4.3.3. Available supporting components
The application you write might need supporting components, like a database or a logging component. To fulfill that need, you might be able to obtain the required component from the following Catalogs that are available in the OpenShift Container Platform web console:
- OperatorHub, which is available in each OpenShift Container Platform 4.5 cluster. The OperatorHub makes Operators available from Red Hat, certified Red Hat partners, and community members to the cluster operator. The cluster operator can make those Operators available in all or selected namespaces in the cluster, so developers can launch them and configure them with their applications.
-
Templates, which are useful for a one-off type of application, where the lifecycle of a component is not important after it is installed. A template provides an easy way to get started developing a Kubernetes application with minimal overhead. A template can be a list of resource definitions, which could be
Deployment
,Service
,Route
, or other objects. If you want to change names or resources, you can set these values as parameters in the template.
You can configure the supporting Operators and templates to the specific needs of your development team and then make them available in the namespaces in which your developers work. Many people add shared templates to the openshift
namespace because it is accessible from all other namespaces.

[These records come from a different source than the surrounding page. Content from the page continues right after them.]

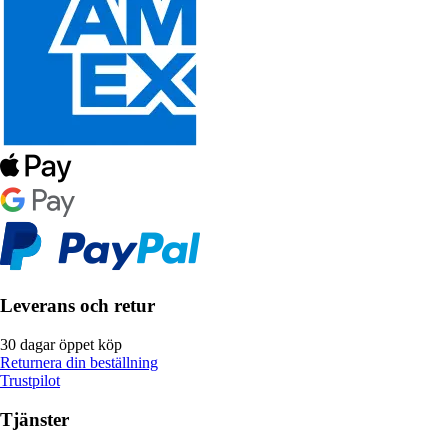
Leverans och retur
30 dagar öppet köp
Returnera din beställning
Trustpilot
Tjänster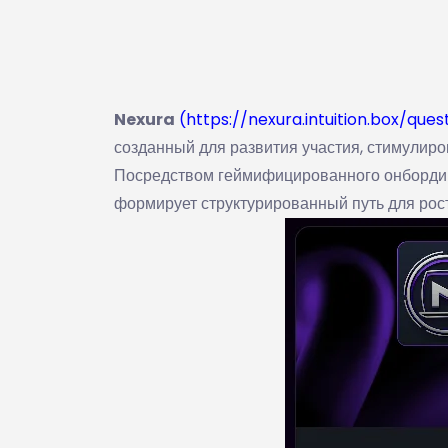
Nexura
(https://nexura.intuition.box/ques
созданный для развития участия, стимулир
Посредством геймифицированного онбордин
формирует структурированный путь для рост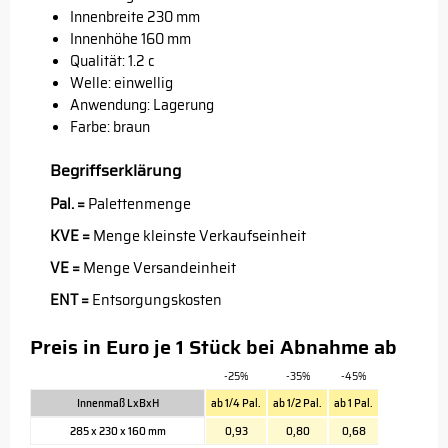
Innenbreite 230 mm
Innenhöhe 160 mm
Qualität: 1.2 c
Welle: einwellig
Anwendung: Lagerung
Farbe: braun
Begriffserklärung
Pal. =
Palettenmenge
KVE =
Menge kleinste Verkaufseinheit
VE =
Menge Versandeinheit
ENT =
Entsorgungskosten
Preis in Euro je 1 Stück bei Abnahme ab
-25%
-35%
-45%
Innenmaß LxBxH
ab 1/4 Pal.
ab 1/2 Pal.
ab 1 Pal.
285 x 230 x 160 mm
0,93
0,80
0,68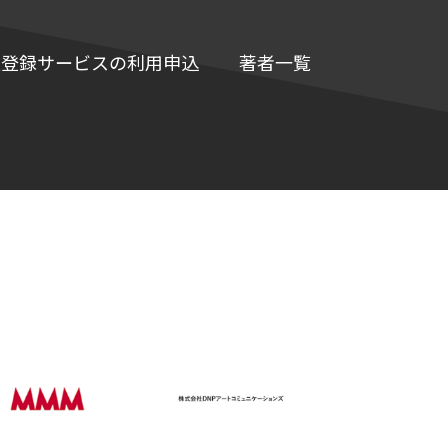
e情報登録サービスの利用申込
著者一覧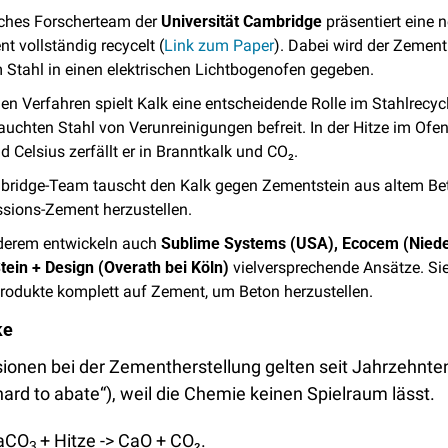
sches Forscherteam der 
Universität Cambridge
 präsentiert eine 
t vollständig recycelt (
Link zum Paper
). Dabei wird der Zement 
m Stahl in einen elektrischen Lichtbogenofen gegeben. 
en Verfahren spielt Kalk eine entscheidende Rolle im Stahlrecycl
uchten Stahl von Verunreinigungen befreit. In der Hitze im Ofen
 Celsius zerfällt er in Branntkalk und CO₂. 
ridge-Team tauscht den Kalk gegen Zementstein aus altem Bet
ssions-Zement herzustellen. 
derem entwickeln auch 
Sublime Systems (USA), Ecocem (Niede
tein + Design (Overath bei Köln) 
vielversprechende Ansätze.
Sie
 Produkte komplett auf Zement, um Beton herzustellen.
ke
ionen bei der Zementherstellung gelten seit Jahrzehnten
ard to abate“), weil die Chemie keinen Spielraum lässt. 
CaCO
+ Hitze -> CaO + CO₂. 
3 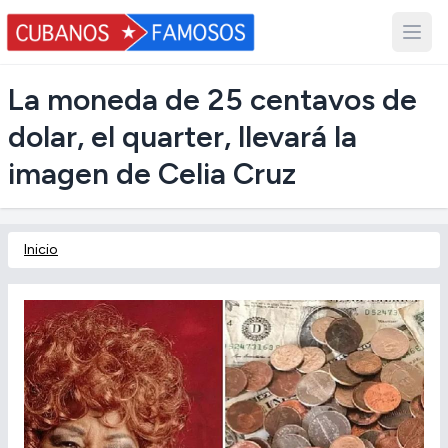
La moneda de 25 centavos de
dolar, el quarter, llevará la
imagen de Celia Cruz
Inicio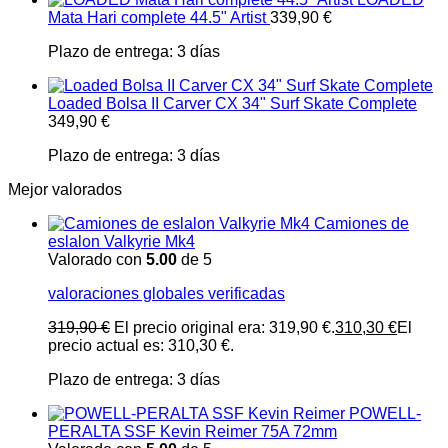
Mata Hari complete 44.5" Artist
339,90
€
Plazo de entrega:
3 días
Loaded Bolsa II Carver CX 34" Surf Skate Complete
349,90
€
Plazo de entrega:
3 días
Mejor valorados
Camiones de
eslalon Valkyrie Mk4
Valorado con
5.00
de 5
valoraciones globales verificadas
319,90
€
El precio original era: 319,90 €.
310,30
€
El
precio actual es: 310,30 €.
Plazo de entrega:
3 días
POWELL-
PERALTA SSF Kevin Reimer 75A 72mm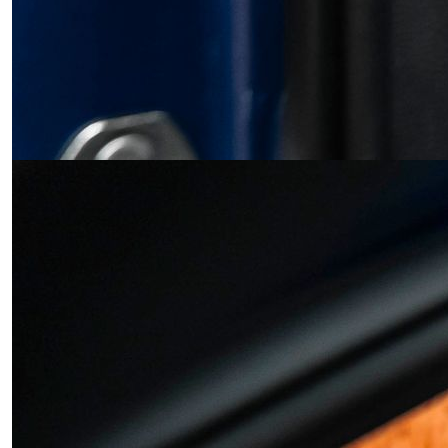
Obrázek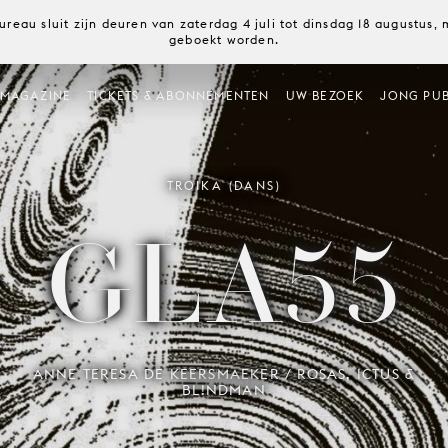
ureau sluit zijn deuren van zaterdag 4 juli tot dinsdag 18 augustus
geboekt worden.
MAGAZINE
TICKETS & ABONNEMENTEN
UW BEZOEK
JONG PUB
TROIKA (DANS)
GLA55
ANNE TERESA DE KEERSMAEKER / ROSAS, ICTUS &
BL!NDMAN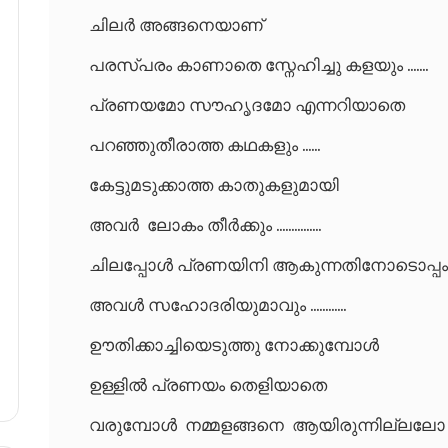
ചിലർ അങ്ങനെയാണ്
പരസ്പരം കാണാതെ സ്നേഹിച്ചു കളയും .......
പ്രണയമോ സൗഹൃദമോ എന്നറിയാതെ
പറഞ്ഞുതീരാത്ത കഥകളും ......
കേട്ടുമടുക്കാത്ത കാതുകളുമായി
അവർ ലോകം തീർക്കും ...............
ചിലപ്പോൾ പ്രണയിനി ആകുന്നതിനോടൊപ്പം
അവൾ സഹോദരിയുമാവും ............
ഊതിക്കാച്ചിയെടുത്തു നോക്കുമ്പോൾ
ഉള്ളിൽ പ്രണയം തെളിയാതെ
വരുമ്പോൾ നമ്മളങ്ങനെ ആയിരുന്നില്ലലോ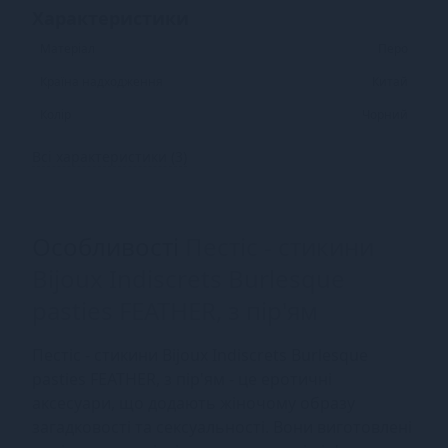
Характеристики
Матеріал
Перо
Країна надходження
Китай
Колір
Чорний
Всі характеристики (3)
Особливості
Пестіс - стикини
Bijoux Indiscrets Burlesque
pasties FEATHER, з пір'ям
Пестіс - стикини Bijoux Indiscrets Burlesque
pasties FEATHER, з пір'ям - це еротичні
аксесуари, що додають жіночому образу
загадковості та сексуальності. Вони виготовлені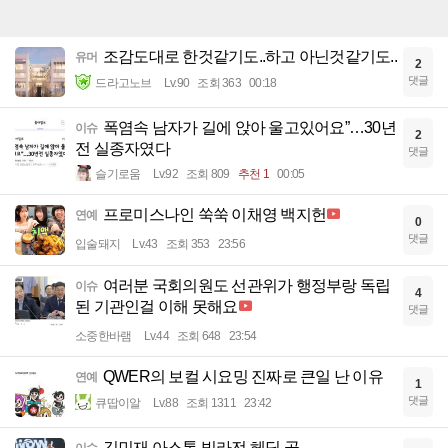
조감도대로 한것같기도..하고 아닌것같기도..
유머
2
댓글
드라고노브
Lv.90
조회 363
00:18
폭염속 남자가 길에 앉아 울고있어요”…30년
이슈
2
전 실종자였다
댓글
슬기로움
Lv.92
조회 809
추천 1
00:05
프로미스나인 쑥쑥 이채영 백지헌
연예
0
댓글
입술돼지
Lv.43
조회 353
23:56
여러분 국회의원도 선관위가 행정부랑 독립
이슈
4
된 기관인걸 이해 못해요
댓글
소중한바램
Lv.44
조회 648
23:54
QWER의 보컬 시요밍 진짜로 큰일 난 이유
연예
1
댓글
큐땁이알
Lv.88
조회 1311
23:42
김민재 아스톤 빌라전 헤딩 골
이슈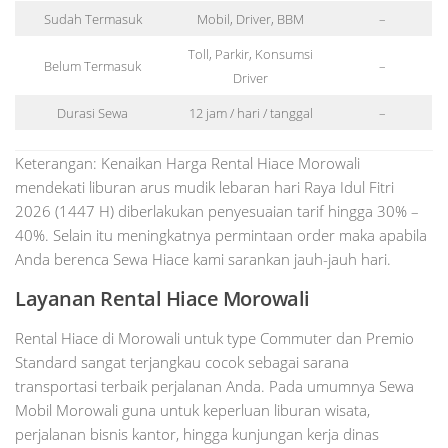
Sudah Termasuk
Mobil, Driver, BBM
–
Toll, Parkir, Konsumsi
Belum Termasuk
–
Driver
Durasi Sewa
12 jam / hari / tanggal
–
Keterangan: Kenaikan Harga Rental Hiace Morowali
mendekati liburan arus mudik lebaran hari Raya Idul Fitri
2026 (1447 H) diberlakukan penyesuaian tarif hingga 30% –
40%. Selain itu meningkatnya permintaan order maka apabila
Anda berenca Sewa Hiace kami sarankan jauh-jauh hari.
Layanan Rental Hiace Morowali
Rental Hiace di Morowali untuk type Commuter dan Premio
Standard sangat terjangkau cocok sebagai sarana
transportasi terbaik perjalanan Anda. Pada umumnya Sewa
Mobil Morowali guna untuk keperluan liburan wisata,
perjalanan bisnis kantor, hingga kunjungan kerja dinas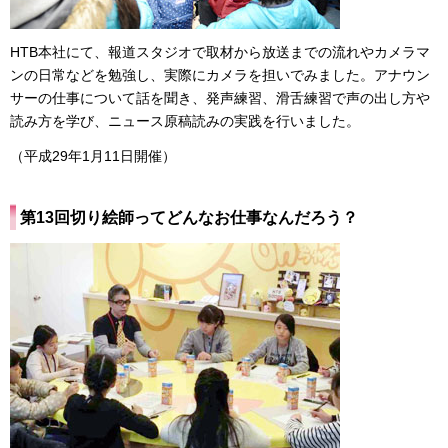
HTB本社にて、報道スタジオで取材から放送までの流れやカメラマ
ンの日常などを勉強し、実際にカメラを担いでみました。アナウン
サーの仕事について話を聞き、発声練習、滑舌練習で声の出し方や
読み方を学び、ニュース原稿読みの実践を行いました。
（平成29年1月11日開催）
第13回切り絵師ってどんなお仕事なんだろう？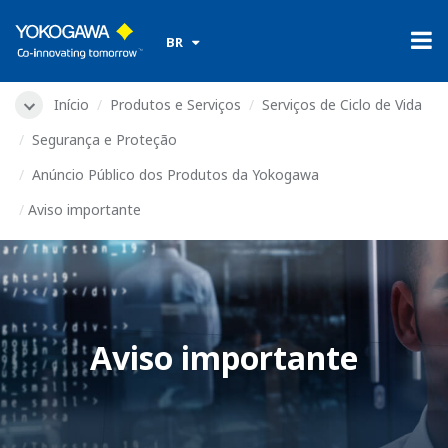
​ ​
BR
Início
Produtos e Serviços
Serviços de Ciclo de Vida
Segurança e Proteção
Anúncio Público dos Produtos da Yokogawa
Aviso importante
Aviso importante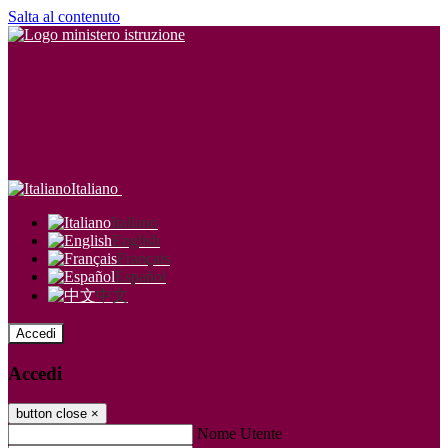
Salta al contenuto
Italiano
Italiano
English
Français
Español
中文
Accedi
Accedi
button close
×
Nome Utente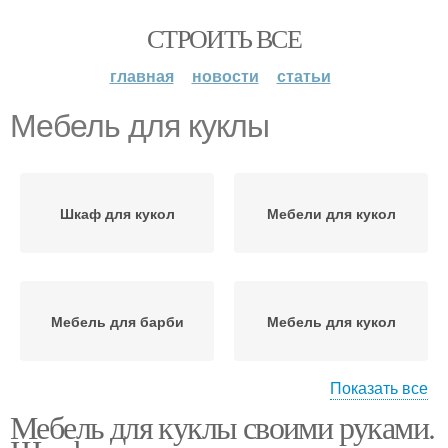
СТРОИТЬ ВСЕ
главная
новости
статьи
Мебель для куклы
Шкаф для кукол
Мебели для кукол
Мебель для барби
Мебель для кукол
Показать все
Мебель для куклы своими руками.
Плетеная мебель
Кресло для куклы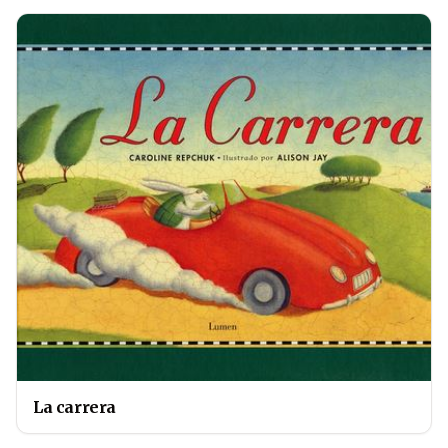
La carrera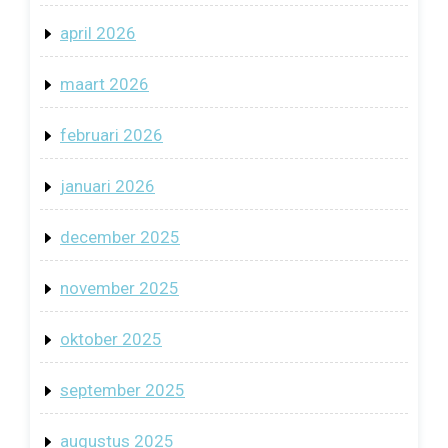
april 2026
maart 2026
februari 2026
januari 2026
december 2025
november 2025
oktober 2025
september 2025
augustus 2025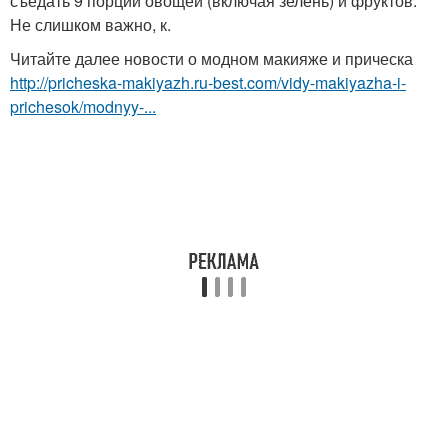
съедать 9 порций овощей (включая зелень) и фруктов.
Не слишком важно, к.
Читайте далее новости о модном макияже и прическа
http://pricheska-makiyazh.ru-best.com/vidy-makiyazha-i-
prichesok/modnyy-...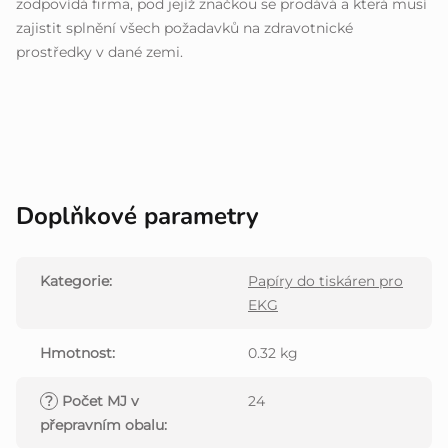
zodpovídá firma, pod jejíž značkou se prodává a která musí
zajistit splnění všech požadavků na zdravotnické
prostředky v dané zemi.
Doplňkové parametry
Kategorie
:
Papíry do tiskáren pro
EKG
Hmotnost
:
0.32 kg
?
Počet MJ v
24
přepravním obalu
:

4.3.4. Applying the manifest
Kubernetes manifests let you create a more complete picture of the components that make up your Kubernetes applications. You write these manifests as YAML files and deploy them by applying them to the cluster, for example, by running the oc apply
command.
4.3.5. Next steps
At this point, consider ways to automate your container development process. Ideally, you have some sort of CI pipeline that builds the images and pushes them to a registry. In particular, a GitOps pipeline integrates your container development with the Git repositories that you use to store the software that is required to build your applications.
The workflow to this point might look like:
-
Day 1: You write some YAML. You then run the
oc apply
command to apply that YAML to the cluster and test that it works. - Day 2: You put your YAML container configuration file into your own Git repository. From there, people who want to install that app, or help you improve it, can pull down the YAML and apply it to their cluster to run the app.
- Day 3: Consider writing an Operator for your application.